Data extracted from a collection
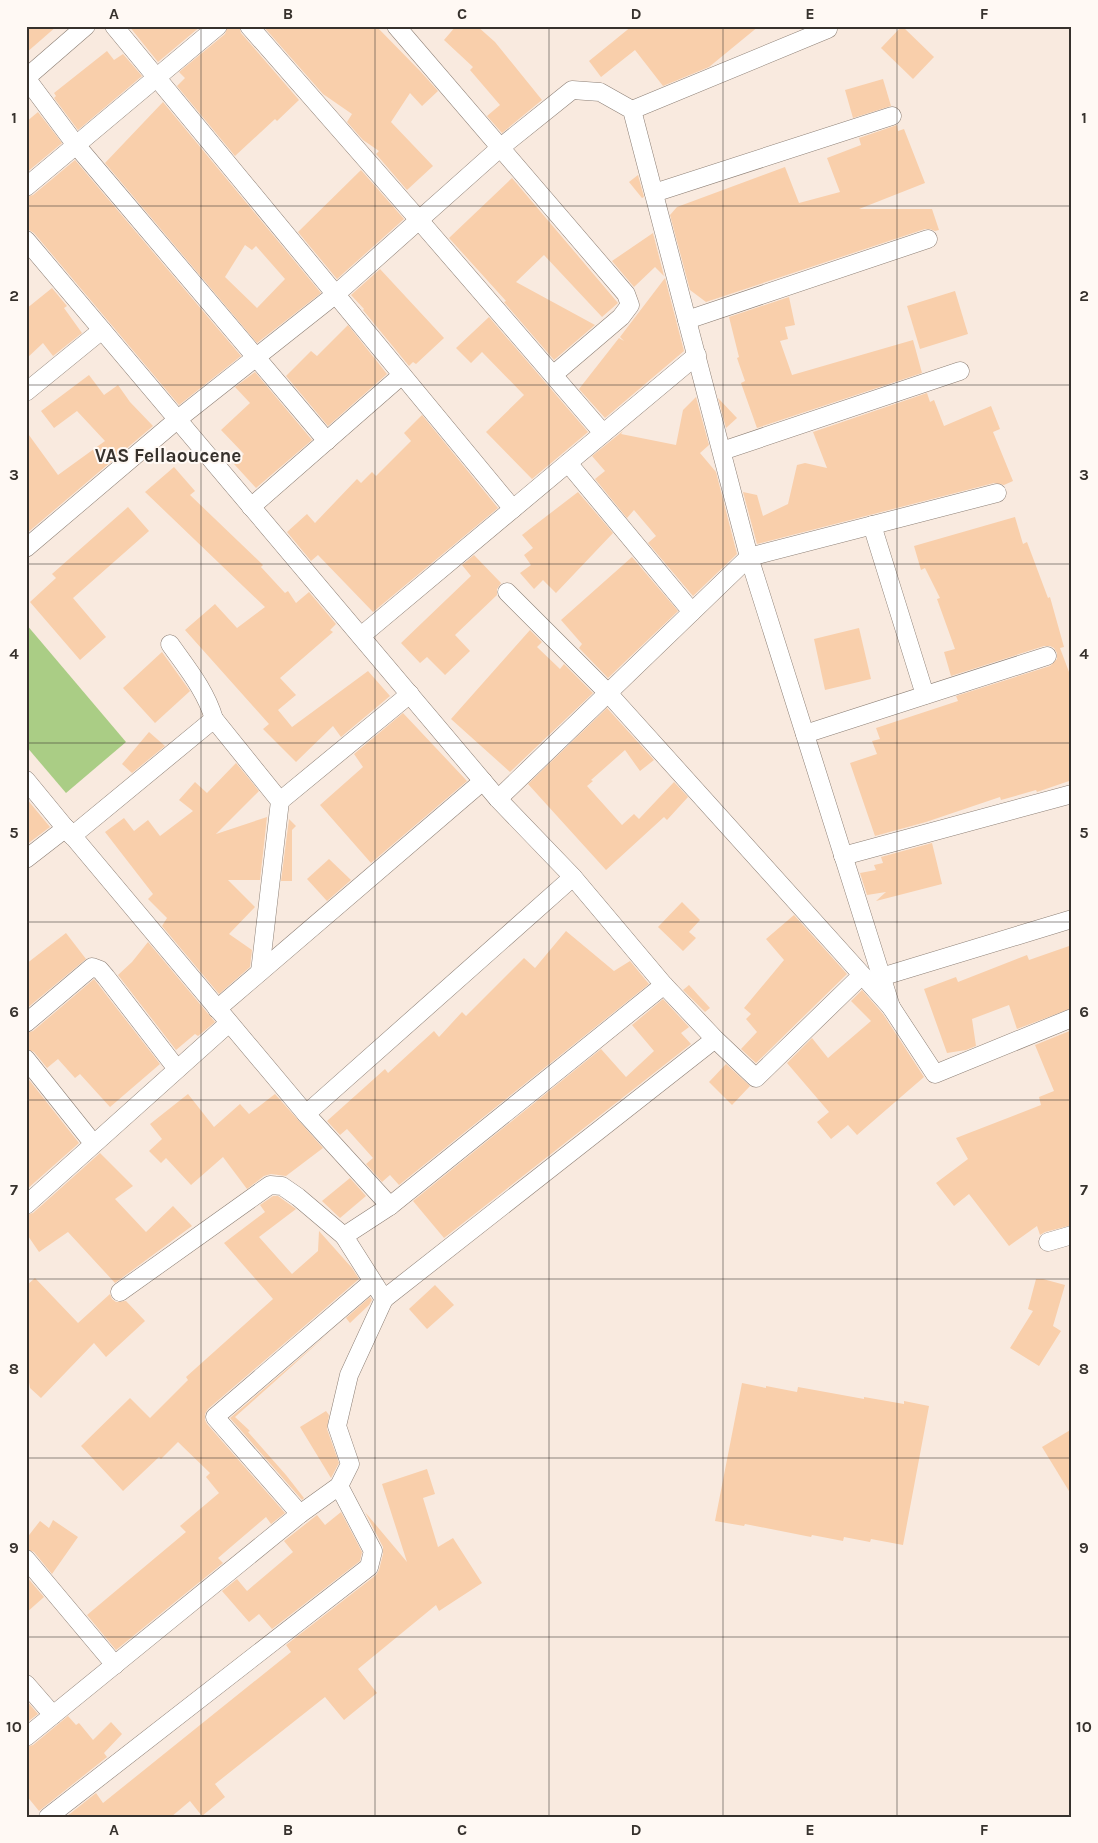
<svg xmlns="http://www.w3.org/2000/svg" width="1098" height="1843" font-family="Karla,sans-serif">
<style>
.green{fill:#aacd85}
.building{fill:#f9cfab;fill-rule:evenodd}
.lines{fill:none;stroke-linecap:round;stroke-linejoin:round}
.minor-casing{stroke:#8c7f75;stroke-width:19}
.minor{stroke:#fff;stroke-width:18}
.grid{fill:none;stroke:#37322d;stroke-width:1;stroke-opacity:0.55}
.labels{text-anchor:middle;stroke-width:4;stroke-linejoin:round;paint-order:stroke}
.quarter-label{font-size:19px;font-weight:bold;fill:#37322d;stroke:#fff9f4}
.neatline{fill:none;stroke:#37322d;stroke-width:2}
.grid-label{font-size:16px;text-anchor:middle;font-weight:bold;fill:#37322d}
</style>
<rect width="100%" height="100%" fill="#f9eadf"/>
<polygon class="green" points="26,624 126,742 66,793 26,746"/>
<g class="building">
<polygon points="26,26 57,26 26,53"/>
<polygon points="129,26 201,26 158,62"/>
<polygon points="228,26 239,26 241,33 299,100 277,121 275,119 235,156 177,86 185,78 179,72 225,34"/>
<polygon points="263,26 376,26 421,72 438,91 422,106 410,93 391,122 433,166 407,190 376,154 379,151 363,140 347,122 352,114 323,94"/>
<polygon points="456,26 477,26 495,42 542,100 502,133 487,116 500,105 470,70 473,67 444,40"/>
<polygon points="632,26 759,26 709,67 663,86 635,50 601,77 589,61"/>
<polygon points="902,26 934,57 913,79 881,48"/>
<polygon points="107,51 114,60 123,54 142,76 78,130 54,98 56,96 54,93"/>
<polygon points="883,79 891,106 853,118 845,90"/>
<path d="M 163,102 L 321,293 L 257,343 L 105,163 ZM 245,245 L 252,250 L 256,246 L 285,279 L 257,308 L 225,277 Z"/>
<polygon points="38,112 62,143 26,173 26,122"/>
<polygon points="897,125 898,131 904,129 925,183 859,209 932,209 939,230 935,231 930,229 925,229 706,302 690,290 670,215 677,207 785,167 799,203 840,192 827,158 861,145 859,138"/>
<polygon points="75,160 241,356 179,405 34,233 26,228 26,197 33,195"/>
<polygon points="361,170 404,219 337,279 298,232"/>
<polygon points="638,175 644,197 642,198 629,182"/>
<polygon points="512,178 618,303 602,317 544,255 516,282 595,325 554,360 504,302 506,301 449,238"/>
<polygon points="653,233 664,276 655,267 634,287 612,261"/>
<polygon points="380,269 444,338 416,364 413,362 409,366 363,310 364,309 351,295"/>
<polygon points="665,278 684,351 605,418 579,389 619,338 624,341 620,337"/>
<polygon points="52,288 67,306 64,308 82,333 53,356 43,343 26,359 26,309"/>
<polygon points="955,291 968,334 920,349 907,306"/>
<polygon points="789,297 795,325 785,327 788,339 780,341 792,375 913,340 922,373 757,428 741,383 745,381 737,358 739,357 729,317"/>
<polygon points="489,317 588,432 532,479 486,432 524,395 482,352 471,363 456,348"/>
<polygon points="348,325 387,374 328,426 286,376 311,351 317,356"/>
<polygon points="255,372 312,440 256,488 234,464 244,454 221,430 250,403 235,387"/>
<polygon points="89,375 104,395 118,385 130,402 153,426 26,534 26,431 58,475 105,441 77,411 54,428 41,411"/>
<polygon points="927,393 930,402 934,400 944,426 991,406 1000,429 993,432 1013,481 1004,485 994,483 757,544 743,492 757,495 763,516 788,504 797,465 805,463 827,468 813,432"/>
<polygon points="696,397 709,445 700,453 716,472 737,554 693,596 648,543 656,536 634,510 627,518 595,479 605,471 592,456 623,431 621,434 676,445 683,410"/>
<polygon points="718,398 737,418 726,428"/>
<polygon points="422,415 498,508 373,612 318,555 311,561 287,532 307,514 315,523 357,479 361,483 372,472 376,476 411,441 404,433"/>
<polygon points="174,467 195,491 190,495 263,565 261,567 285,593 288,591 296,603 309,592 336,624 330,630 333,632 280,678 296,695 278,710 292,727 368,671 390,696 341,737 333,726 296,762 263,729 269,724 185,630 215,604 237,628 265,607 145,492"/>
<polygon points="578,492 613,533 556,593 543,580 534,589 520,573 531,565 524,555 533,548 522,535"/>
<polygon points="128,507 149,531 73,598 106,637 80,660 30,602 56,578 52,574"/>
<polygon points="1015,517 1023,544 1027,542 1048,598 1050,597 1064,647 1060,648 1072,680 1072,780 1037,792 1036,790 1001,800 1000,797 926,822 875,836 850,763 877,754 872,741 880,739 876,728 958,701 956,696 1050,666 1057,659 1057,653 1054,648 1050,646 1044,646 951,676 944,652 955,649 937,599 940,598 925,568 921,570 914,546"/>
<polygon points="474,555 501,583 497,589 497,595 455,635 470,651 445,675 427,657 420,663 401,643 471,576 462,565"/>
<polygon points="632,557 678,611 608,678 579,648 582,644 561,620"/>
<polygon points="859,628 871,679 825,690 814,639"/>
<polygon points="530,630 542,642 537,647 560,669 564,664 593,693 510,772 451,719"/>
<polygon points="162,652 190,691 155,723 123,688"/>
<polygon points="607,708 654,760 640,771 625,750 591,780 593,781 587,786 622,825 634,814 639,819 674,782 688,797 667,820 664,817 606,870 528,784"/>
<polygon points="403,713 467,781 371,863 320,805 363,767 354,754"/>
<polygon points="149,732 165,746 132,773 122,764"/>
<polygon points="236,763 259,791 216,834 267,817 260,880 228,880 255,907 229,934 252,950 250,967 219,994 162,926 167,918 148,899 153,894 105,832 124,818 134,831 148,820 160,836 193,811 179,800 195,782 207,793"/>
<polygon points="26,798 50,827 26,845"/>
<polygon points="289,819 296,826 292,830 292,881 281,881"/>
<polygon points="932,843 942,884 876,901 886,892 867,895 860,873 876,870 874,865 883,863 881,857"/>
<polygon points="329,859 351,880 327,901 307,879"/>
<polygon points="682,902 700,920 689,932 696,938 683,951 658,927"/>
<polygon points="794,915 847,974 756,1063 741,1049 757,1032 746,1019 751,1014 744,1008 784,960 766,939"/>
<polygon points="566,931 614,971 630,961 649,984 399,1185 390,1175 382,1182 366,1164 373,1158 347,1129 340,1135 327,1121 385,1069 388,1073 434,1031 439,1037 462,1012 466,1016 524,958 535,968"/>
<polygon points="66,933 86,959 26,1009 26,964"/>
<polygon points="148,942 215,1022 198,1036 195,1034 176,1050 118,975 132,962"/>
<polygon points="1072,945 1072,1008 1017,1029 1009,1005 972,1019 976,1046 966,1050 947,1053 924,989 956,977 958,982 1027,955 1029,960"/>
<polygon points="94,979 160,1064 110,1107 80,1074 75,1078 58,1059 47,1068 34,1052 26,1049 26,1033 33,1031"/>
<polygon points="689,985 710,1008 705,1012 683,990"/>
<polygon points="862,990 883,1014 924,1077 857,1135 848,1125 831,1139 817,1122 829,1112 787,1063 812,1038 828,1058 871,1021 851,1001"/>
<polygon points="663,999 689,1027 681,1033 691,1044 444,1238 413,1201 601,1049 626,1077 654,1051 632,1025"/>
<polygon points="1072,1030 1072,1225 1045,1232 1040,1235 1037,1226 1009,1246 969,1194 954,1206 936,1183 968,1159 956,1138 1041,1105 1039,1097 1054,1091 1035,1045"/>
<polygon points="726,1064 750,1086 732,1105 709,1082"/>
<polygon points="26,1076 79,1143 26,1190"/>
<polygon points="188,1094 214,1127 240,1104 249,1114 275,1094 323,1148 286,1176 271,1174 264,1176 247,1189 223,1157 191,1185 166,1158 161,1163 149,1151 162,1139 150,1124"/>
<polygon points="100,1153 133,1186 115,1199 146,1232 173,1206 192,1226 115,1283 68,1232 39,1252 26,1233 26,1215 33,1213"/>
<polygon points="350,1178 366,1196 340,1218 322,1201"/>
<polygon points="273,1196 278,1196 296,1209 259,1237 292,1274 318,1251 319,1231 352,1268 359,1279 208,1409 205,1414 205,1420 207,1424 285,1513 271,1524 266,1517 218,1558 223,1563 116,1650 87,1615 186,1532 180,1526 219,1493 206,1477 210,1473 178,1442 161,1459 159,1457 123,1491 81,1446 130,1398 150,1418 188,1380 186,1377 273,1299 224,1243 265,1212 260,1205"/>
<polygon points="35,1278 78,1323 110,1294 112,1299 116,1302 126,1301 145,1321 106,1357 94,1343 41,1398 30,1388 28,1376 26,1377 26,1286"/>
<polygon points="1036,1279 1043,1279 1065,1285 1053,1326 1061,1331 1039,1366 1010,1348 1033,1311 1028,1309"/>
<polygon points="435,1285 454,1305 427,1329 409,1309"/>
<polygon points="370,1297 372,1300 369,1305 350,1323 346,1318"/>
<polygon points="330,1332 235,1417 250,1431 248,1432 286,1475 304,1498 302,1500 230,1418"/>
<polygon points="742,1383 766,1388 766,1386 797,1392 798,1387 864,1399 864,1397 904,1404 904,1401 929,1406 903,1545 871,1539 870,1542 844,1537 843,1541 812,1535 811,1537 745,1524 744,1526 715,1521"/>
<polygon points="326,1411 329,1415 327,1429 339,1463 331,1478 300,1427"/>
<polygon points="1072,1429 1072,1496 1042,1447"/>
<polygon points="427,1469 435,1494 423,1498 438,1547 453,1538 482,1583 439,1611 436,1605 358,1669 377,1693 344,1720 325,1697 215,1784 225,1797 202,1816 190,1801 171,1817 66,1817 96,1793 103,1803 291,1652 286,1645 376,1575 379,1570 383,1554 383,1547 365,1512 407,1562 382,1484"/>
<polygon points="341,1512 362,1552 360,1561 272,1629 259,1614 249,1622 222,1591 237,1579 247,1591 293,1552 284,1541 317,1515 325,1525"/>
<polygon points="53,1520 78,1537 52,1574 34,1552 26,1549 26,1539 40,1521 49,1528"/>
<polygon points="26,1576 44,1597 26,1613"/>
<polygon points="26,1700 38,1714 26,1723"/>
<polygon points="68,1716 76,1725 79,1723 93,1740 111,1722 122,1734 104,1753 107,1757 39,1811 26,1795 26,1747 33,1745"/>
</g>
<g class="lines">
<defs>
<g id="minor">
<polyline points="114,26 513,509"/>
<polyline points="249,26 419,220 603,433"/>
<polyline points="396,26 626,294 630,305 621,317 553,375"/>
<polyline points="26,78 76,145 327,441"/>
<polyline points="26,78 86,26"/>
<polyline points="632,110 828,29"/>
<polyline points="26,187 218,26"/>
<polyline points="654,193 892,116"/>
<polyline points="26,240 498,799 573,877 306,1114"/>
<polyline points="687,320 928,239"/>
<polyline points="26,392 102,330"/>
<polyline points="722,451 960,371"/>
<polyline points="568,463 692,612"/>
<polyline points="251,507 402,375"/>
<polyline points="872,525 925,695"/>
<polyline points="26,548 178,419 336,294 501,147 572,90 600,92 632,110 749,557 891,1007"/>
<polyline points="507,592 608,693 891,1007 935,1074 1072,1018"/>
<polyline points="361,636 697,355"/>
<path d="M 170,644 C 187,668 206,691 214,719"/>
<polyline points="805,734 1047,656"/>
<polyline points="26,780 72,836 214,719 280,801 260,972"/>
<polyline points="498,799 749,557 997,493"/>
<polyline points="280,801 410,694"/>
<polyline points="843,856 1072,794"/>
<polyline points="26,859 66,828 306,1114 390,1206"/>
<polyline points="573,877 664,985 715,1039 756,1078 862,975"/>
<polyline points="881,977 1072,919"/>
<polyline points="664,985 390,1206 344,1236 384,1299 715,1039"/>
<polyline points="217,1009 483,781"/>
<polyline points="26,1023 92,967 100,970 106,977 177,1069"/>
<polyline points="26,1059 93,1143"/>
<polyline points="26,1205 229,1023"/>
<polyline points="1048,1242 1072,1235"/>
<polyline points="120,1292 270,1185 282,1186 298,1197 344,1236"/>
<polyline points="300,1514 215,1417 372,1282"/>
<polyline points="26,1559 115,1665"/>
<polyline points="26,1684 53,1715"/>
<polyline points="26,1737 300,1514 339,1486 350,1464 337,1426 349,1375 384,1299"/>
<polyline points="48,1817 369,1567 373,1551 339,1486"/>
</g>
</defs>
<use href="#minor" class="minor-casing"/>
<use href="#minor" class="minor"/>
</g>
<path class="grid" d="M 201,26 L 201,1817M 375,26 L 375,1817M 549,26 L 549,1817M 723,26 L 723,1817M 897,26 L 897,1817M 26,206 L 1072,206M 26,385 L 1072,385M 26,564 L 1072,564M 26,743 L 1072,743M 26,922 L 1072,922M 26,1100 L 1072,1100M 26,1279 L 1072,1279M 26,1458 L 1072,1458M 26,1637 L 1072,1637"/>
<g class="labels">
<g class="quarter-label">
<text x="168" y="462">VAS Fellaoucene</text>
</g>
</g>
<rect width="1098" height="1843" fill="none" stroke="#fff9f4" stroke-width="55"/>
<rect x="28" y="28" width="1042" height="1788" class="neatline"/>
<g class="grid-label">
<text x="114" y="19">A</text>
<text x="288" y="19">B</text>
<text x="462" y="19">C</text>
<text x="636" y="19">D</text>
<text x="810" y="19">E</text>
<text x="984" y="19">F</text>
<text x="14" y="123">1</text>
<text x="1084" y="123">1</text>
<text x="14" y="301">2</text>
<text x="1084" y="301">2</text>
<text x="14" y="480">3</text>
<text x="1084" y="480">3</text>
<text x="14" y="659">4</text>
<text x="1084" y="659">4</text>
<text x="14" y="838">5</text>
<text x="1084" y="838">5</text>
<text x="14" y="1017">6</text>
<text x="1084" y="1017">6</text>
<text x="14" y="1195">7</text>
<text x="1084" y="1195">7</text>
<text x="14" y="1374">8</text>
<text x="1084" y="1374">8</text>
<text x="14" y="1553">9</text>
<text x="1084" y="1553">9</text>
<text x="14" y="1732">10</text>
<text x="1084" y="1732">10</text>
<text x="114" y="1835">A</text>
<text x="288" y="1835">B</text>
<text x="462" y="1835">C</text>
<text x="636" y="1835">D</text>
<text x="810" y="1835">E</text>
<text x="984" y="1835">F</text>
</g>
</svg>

WHAT THE TASK REQUIRES
What is needed is an exact copy of the lines above, from the one containing "178,419 336,294 501,147" through the one containing "270,1185 282,1186 298,1197", with nothing added.

ANSWER TO THIS TASK
<polyline points="26,548 178,419 336,294 501,147 572,90 600,92 632,110 749,557 891,1007"/>
<polyline points="507,592 608,693 891,1007 935,1074 1072,1018"/>
<polyline points="361,636 697,355"/>
<path d="M 170,644 C 187,668 206,691 214,719"/>
<polyline points="805,734 1047,656"/>
<polyline points="26,780 72,836 214,719 280,801 260,972"/>
<polyline points="498,799 749,557 997,493"/>
<polyline points="280,801 410,694"/>
<polyline points="843,856 1072,794"/>
<polyline points="26,859 66,828 306,1114 390,1206"/>
<polyline points="573,877 664,985 715,1039 756,1078 862,975"/>
<polyline points="881,977 1072,919"/>
<polyline points="664,985 390,1206 344,1236 384,1299 715,1039"/>
<polyline points="217,1009 483,781"/>
<polyline points="26,1023 92,967 100,970 106,977 177,1069"/>
<polyline points="26,1059 93,1143"/>
<polyline points="26,1205 229,1023"/>
<polyline points="1048,1242 1072,1235"/>
<polyline points="120,1292 270,1185 282,1186 298,1197 344,1236"/>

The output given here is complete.